WHAT THE EXERCISE ASKS.
Find each line in the items below that contains the string "operationType", and copy those lines out. Case counts.
+ + + + + + +
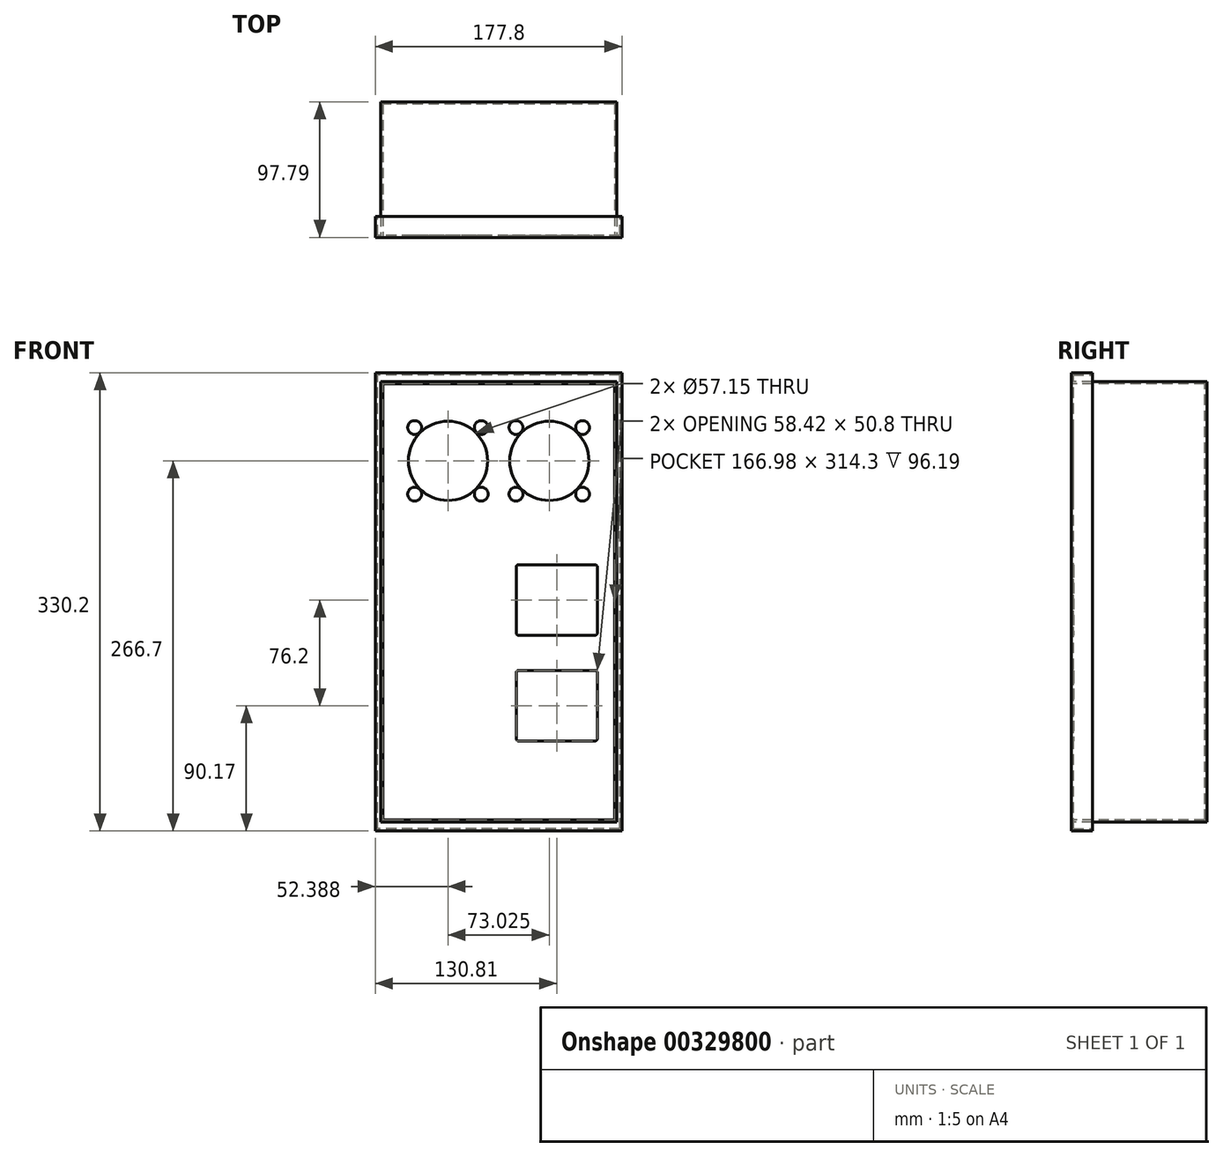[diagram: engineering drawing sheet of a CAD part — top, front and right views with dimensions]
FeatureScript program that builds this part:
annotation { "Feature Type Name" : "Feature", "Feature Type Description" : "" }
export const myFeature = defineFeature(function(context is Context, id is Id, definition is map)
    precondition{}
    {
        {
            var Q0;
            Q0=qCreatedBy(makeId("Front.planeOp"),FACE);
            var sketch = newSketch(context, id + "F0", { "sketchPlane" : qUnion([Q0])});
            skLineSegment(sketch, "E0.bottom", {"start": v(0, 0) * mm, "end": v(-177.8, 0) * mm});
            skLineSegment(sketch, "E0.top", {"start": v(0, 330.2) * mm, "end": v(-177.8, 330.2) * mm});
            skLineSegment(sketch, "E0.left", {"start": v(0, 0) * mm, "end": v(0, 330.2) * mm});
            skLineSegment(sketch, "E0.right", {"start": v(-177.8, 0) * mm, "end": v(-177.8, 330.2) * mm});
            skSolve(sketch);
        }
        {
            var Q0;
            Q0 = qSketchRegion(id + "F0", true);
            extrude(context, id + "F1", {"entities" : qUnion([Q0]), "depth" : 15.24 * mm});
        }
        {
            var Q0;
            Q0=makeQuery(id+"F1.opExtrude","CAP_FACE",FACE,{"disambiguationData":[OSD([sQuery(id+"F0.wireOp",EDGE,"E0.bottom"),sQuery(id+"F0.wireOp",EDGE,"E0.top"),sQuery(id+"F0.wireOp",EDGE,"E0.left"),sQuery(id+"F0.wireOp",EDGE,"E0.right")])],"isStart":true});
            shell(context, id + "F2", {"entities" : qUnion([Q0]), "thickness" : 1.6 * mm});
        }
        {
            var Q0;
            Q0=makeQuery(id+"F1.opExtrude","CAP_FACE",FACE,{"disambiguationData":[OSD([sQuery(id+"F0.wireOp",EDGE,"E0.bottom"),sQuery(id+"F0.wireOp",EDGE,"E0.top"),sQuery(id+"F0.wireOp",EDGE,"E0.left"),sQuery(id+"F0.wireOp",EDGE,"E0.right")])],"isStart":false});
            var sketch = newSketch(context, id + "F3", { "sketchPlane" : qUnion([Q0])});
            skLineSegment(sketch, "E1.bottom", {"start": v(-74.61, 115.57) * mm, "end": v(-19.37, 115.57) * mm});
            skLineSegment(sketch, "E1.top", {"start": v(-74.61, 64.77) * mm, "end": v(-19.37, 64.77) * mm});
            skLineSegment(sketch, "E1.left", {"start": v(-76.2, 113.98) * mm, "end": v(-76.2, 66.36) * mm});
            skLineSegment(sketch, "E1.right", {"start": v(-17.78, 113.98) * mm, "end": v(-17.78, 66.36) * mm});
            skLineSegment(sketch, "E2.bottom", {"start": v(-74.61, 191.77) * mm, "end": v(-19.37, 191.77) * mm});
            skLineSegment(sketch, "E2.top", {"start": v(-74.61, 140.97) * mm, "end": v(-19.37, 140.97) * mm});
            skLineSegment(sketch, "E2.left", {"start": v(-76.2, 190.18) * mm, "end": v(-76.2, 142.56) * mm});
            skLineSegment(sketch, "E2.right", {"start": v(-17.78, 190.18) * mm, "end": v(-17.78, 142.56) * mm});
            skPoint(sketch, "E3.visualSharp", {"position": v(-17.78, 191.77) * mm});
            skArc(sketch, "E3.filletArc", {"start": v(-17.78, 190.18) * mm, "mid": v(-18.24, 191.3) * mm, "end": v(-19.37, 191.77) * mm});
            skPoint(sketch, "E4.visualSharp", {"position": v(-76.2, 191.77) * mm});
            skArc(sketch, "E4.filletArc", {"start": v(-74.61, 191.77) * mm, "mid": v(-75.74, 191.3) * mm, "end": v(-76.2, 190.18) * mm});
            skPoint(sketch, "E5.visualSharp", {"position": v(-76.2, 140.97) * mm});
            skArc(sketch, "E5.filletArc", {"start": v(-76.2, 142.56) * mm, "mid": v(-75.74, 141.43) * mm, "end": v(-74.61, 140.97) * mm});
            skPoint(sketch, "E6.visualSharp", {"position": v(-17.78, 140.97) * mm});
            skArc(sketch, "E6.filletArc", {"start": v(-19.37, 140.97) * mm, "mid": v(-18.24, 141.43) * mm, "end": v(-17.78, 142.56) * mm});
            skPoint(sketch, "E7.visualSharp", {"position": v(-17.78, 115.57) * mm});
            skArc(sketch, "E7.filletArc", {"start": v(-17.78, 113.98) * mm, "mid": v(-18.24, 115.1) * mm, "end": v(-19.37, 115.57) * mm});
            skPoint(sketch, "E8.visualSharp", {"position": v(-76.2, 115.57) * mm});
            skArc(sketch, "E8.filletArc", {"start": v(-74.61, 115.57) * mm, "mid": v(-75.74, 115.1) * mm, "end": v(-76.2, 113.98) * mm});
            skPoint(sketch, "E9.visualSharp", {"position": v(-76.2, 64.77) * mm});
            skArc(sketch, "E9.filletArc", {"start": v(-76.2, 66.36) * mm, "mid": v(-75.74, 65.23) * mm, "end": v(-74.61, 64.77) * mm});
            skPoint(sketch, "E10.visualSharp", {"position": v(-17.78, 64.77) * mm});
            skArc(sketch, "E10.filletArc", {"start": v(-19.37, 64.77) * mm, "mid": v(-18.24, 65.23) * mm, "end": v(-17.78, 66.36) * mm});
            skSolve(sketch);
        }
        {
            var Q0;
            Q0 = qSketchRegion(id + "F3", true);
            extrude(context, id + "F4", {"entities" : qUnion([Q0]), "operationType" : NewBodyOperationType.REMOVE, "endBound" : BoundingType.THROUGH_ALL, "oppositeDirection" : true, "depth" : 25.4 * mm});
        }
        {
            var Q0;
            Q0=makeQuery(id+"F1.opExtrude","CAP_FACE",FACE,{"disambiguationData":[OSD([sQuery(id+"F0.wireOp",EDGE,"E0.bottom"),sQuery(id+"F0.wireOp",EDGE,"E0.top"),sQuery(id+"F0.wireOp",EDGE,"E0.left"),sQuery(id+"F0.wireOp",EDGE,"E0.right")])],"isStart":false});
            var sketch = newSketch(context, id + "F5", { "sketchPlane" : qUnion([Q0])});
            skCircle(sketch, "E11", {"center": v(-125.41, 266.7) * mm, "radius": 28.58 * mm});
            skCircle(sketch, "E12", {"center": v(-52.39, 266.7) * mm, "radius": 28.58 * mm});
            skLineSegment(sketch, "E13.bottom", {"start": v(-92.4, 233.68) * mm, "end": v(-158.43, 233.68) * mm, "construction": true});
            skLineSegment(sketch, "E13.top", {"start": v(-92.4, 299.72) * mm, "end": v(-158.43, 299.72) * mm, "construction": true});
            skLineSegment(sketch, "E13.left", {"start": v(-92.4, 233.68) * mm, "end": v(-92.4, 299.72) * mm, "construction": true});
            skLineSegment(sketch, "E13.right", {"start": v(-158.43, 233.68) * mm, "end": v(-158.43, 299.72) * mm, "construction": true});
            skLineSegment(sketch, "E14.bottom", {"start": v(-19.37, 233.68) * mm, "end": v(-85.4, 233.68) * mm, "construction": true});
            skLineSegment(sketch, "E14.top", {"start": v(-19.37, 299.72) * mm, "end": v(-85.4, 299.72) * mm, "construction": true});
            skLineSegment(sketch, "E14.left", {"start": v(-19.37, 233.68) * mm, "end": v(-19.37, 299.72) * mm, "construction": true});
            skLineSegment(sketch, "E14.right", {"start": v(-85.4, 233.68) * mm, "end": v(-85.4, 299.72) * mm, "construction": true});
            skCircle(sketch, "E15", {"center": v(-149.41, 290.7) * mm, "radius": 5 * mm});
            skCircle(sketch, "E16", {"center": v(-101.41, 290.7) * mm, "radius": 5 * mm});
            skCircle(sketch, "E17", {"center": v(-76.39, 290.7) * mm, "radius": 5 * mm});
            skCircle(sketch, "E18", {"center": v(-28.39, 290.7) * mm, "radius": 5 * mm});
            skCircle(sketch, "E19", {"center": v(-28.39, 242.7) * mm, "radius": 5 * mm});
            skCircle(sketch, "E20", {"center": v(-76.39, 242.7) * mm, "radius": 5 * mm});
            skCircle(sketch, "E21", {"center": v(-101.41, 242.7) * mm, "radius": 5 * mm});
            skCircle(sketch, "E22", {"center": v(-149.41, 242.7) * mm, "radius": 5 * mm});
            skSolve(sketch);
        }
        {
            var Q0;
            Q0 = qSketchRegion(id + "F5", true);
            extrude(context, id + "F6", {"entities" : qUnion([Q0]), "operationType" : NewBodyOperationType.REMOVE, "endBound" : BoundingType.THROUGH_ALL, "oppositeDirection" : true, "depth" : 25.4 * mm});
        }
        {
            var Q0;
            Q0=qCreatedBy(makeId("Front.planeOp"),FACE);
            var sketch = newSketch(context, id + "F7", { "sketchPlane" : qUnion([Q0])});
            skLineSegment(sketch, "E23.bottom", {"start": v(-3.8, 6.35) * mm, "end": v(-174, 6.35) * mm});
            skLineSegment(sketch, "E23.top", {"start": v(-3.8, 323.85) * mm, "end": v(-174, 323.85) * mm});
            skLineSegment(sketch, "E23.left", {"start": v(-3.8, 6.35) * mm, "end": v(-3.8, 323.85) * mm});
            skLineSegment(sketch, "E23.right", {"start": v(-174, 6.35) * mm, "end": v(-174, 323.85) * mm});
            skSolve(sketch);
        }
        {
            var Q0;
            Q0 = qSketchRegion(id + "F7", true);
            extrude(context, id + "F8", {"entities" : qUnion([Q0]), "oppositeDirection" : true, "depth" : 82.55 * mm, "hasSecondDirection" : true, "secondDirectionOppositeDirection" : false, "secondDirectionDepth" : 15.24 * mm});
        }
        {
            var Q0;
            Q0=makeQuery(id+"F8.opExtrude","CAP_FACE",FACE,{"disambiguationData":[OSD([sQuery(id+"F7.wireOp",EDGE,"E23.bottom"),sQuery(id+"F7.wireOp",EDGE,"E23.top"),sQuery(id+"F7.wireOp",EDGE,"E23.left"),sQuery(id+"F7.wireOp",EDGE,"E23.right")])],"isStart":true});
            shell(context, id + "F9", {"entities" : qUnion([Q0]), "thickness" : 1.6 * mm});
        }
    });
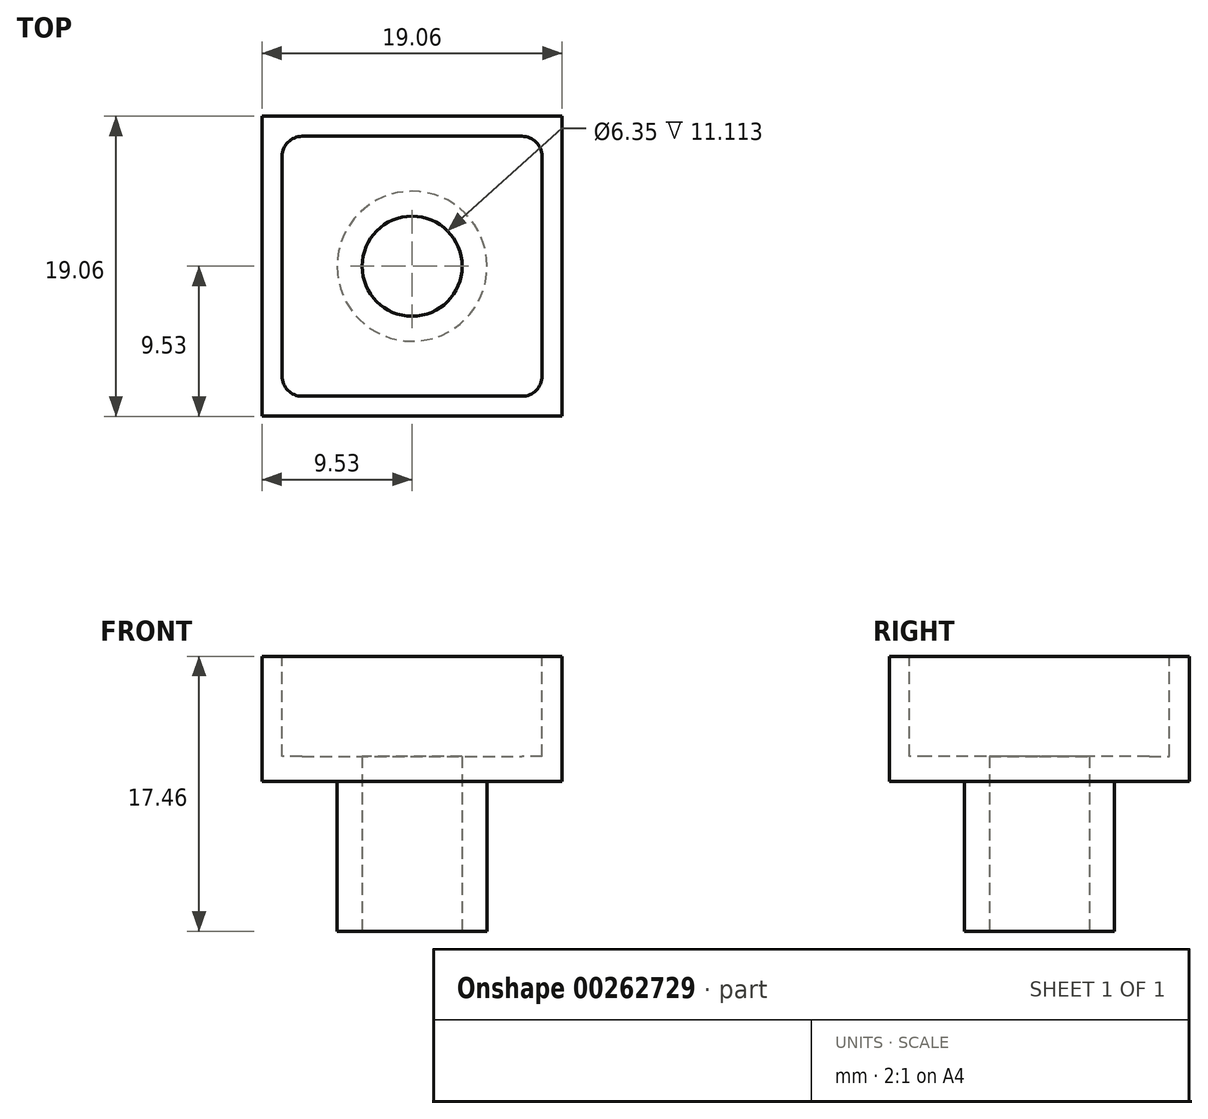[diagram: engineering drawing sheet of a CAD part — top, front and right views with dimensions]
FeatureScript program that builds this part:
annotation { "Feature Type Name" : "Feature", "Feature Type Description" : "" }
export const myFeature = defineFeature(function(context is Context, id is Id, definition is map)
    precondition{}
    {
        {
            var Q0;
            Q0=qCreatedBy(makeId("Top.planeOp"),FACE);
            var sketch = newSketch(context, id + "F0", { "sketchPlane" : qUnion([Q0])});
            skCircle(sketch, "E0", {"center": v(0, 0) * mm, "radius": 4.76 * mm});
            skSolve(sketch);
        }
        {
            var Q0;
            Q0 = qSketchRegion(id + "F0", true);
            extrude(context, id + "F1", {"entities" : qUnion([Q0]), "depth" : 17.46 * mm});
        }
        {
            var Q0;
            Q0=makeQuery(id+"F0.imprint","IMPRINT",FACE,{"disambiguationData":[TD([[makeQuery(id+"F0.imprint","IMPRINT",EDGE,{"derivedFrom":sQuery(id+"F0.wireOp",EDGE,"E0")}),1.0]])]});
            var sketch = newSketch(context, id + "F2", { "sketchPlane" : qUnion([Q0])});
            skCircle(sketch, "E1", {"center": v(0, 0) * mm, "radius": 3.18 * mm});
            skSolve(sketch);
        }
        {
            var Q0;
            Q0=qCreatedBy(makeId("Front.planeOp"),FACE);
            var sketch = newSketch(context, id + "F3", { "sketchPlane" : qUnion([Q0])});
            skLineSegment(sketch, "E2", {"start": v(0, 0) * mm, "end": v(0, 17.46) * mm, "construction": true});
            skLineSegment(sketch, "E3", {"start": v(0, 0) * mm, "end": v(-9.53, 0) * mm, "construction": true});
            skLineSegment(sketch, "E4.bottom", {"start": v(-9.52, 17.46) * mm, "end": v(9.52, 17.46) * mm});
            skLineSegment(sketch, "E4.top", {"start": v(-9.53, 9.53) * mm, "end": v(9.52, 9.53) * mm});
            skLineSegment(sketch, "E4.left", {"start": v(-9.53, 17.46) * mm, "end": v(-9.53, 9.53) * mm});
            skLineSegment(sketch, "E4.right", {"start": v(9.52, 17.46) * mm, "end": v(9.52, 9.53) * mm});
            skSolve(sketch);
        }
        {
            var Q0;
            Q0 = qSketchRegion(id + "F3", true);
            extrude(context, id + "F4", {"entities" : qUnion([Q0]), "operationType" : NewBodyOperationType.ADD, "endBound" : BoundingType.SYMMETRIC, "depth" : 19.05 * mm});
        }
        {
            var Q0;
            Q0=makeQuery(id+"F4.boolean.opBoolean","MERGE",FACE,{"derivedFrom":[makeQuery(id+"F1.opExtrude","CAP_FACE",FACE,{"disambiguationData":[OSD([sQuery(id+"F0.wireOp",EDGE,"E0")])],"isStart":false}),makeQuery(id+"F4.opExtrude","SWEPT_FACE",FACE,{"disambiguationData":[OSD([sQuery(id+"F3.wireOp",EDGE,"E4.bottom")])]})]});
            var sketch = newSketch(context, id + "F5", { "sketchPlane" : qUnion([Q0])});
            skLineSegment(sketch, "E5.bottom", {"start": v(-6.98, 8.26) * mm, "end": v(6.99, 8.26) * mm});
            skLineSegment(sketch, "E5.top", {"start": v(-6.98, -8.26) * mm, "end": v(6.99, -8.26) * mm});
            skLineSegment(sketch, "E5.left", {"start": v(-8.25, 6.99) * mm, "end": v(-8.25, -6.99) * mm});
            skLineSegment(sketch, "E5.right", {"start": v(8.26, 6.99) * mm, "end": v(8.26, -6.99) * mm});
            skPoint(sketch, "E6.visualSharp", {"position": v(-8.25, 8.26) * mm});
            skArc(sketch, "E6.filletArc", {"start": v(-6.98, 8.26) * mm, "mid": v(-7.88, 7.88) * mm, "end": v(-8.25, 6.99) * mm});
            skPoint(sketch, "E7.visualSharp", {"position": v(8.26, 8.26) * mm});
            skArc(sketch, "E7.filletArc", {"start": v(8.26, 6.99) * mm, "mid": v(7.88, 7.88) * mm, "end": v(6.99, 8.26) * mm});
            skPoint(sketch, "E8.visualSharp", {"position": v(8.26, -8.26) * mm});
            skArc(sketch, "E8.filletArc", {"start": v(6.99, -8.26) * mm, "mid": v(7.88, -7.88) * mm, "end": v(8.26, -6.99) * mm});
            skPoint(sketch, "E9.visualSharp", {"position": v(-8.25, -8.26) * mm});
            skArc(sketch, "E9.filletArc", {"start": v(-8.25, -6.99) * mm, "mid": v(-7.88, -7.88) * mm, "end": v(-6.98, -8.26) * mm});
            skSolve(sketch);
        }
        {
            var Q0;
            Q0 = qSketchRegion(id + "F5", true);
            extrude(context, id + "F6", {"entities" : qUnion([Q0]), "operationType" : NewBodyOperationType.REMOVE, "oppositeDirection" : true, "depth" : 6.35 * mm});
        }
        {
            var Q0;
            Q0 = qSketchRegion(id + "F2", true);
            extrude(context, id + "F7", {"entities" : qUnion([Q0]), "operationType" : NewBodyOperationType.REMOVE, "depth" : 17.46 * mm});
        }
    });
+ + + + + + +
TASK OUTPUT.
            extrude(context, id + "F4", {"entities" : qUnion([Q0]), "operationType" : NewBodyOperationType.REMOVE, "endBound" : BoundingType.THROUGH_ALL, "oppositeDirection" : true, "depth" : 25.4 * mm});
            extrude(context, id + "F6", {"entities" : qUnion([Q0]), "operationType" : NewBodyOperationType.REMOVE, "endBound" : BoundingType.THROUGH_ALL, "oppositeDirection" : true, "depth" : 25.4 * mm});
            extrude(context, id + "F4", {"entities" : qUnion([Q0]), "operationType" : NewBodyOperationType.ADD, "endBound" : BoundingType.SYMMETRIC, "depth" : 19.05 * mm});
            extrude(context, id + "F6", {"entities" : qUnion([Q0]), "operationType" : NewBodyOperationType.REMOVE, "oppositeDirection" : true, "depth" : 6.35 * mm});
            extrude(context, id + "F7", {"entities" : qUnion([Q0]), "operationType" : NewBodyOperationType.REMOVE, "depth" : 17.46 * mm});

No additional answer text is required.